Exercise material section start

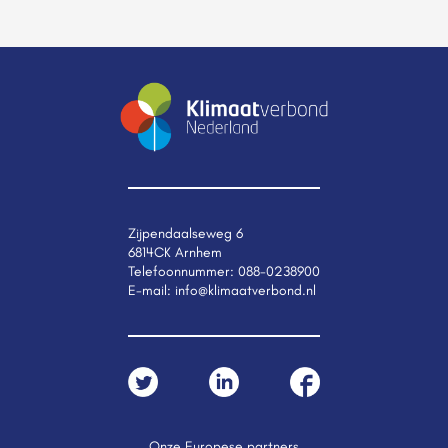
Zijpendaalseweg 6
6814CK Arnhem
Telefoonnummer:
088-0238900
E-mail:
info@klimaatverbond.nl
Onze Europese partners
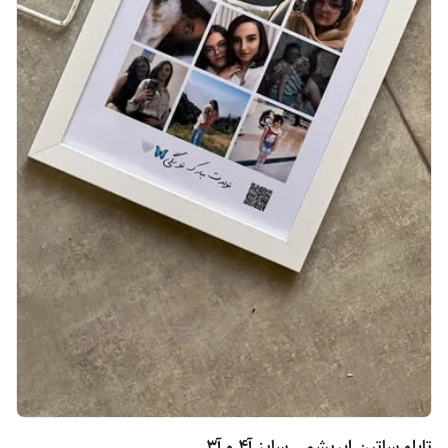
تابلو ساتین ابریشمی سایز آ۴ و آ۳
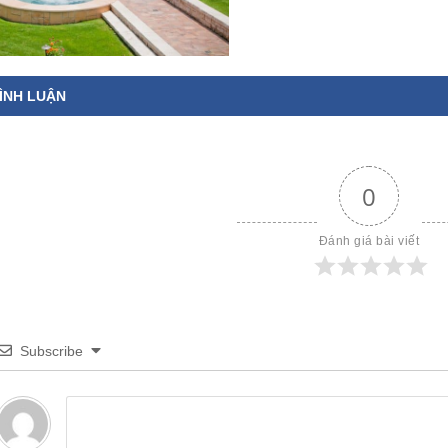
ÌNH LUẬN
0
Đánh giá bài viết
Subscribe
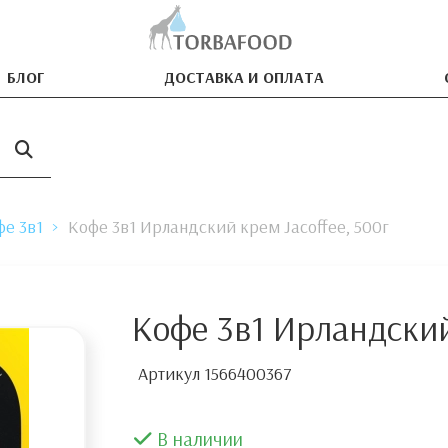
БЛОГ
ДОСТАВКА И ОПЛАТА
фе 3в1
Кофе 3в1 Ирландский крем Jacoffee, 500г
Кофе 3в1 Ирландский
Артикул
1566400367
В наличии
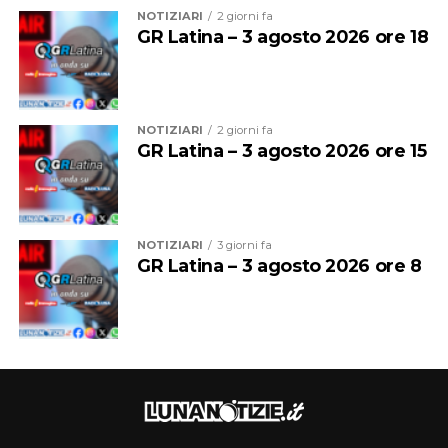
condiviso per diffondere una maggiore cultura della
NOTIZIARI
2 giorni fa
sicurezza stradale e sostenere le famiglie colpite da
GR Latina – 3 agosto 2026 ore 18
tragedie simili.
NOTIZIARI
2 giorni fa
GR Latina – 3 agosto 2026 ore 15
NOTIZIARI
3 giorni fa
GR Latina – 3 agosto 2026 ore 8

Exercise material section end

Find all the lines with "Кофе" in the data and copy them.

▶ Task solution
Кофе 3в1 Ирландский крем Jacoffee, 500г
Кофе 3в1 Ирландский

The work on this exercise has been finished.